» **REQUISITI DEL PROBLEMA**
Stampa, parola per parola, la parte del discorso sull'abilismo che va da "Il mio discorso" fino a "qualcuno l’ha permesso." compreso.

Un corpo che vogliono macigno

Il mio discorso alla 4W4I di TIM, come proprietaria di un corpo non percepito.

Per arrivare a Roma ho preso 2 treni, una macchina e ho aspettato, aspettato e aspettato perché nel 2023 un corpo come il mio ancora non può scegliere, ma deve allearsi con il tempo, innamorarsi della pazienza e convivere con le opportunità. Uno pensa che la parola opportunità sia sempre positiva, ma in casi come questo, è il privilegio che mi sbatte in faccia che se riesco a fare qualcosa, spesso non è ne un diritto, né una garanzia, semplicemente “fortuna” che devo ringraziare, perché qualcuno l’ha permesso.

La parola autonomia prende il treno al posto mio e se ne va.

Ed ecco che la parola autonomia quel treno riesce a prenderlo al posto nostro e se ne va, lasciandoci eternamente incasellati in un immaginario bugiardo e non rappresentativo che non siamo: soldati di un esercito omogeneo, di corpi diversi pieni di esigenze speciali, eroi o eterni bambini rassegnati a mangiare le briciole della società.

Il problema non è la diversità, ma la validità, il non etichettare una data di scadenza sulla nostra fronte, a non farci incasellare in stupidi identikit che riusciamo a sfatare giorno dopo giorno. Perché per esistere dobbiamo sempre dimostrare qualcosa? si chiama abilismo ed è violento praticarlo e subirlo, è avere la disabilità come metro di misura: credenze, pregiudizi e atteggiamenti discriminatori nei loro confronti.

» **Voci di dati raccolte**
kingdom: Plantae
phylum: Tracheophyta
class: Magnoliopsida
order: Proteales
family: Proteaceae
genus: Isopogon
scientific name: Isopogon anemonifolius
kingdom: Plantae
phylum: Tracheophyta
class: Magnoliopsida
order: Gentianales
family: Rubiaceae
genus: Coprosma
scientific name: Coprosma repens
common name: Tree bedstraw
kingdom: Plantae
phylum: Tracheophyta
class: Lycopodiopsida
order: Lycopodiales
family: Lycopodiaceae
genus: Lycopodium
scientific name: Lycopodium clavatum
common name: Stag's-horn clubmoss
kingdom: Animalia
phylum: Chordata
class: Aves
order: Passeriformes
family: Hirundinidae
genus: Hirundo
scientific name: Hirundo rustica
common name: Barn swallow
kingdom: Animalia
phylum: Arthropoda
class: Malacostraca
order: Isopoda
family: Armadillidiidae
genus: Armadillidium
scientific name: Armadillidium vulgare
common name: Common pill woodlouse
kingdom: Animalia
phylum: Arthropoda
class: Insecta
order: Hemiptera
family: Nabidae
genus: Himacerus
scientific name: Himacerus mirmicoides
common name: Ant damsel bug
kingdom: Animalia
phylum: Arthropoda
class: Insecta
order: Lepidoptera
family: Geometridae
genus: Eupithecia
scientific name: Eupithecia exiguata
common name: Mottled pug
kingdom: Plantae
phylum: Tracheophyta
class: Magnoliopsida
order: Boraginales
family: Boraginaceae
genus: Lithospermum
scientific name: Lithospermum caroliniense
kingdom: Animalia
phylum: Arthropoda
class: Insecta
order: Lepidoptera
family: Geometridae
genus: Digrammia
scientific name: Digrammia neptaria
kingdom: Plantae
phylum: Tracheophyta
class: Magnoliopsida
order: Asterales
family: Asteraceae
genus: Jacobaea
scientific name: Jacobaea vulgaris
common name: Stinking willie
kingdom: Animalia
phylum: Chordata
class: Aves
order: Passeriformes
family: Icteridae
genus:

» **RISPOSTA FINALE**
Il mio discorso alla 4W4I di TIM, come proprietaria di un corpo non percepito.

Per arrivare a Roma ho preso 2 treni, una macchina e ho aspettato, aspettato e aspettato perché nel 2023 un corpo come il mio ancora non può scegliere, ma deve allearsi con il tempo, innamorarsi della pazienza e convivere con le opportunità. Uno pensa che la parola opportunità sia sempre positiva, ma in casi come questo, è il privilegio che mi sbatte in faccia che se riesco a fare qualcosa, spesso non è ne un diritto, né una garanzia, semplicemente “fortuna” che devo ringraziare, perché qualcuno l’ha permesso.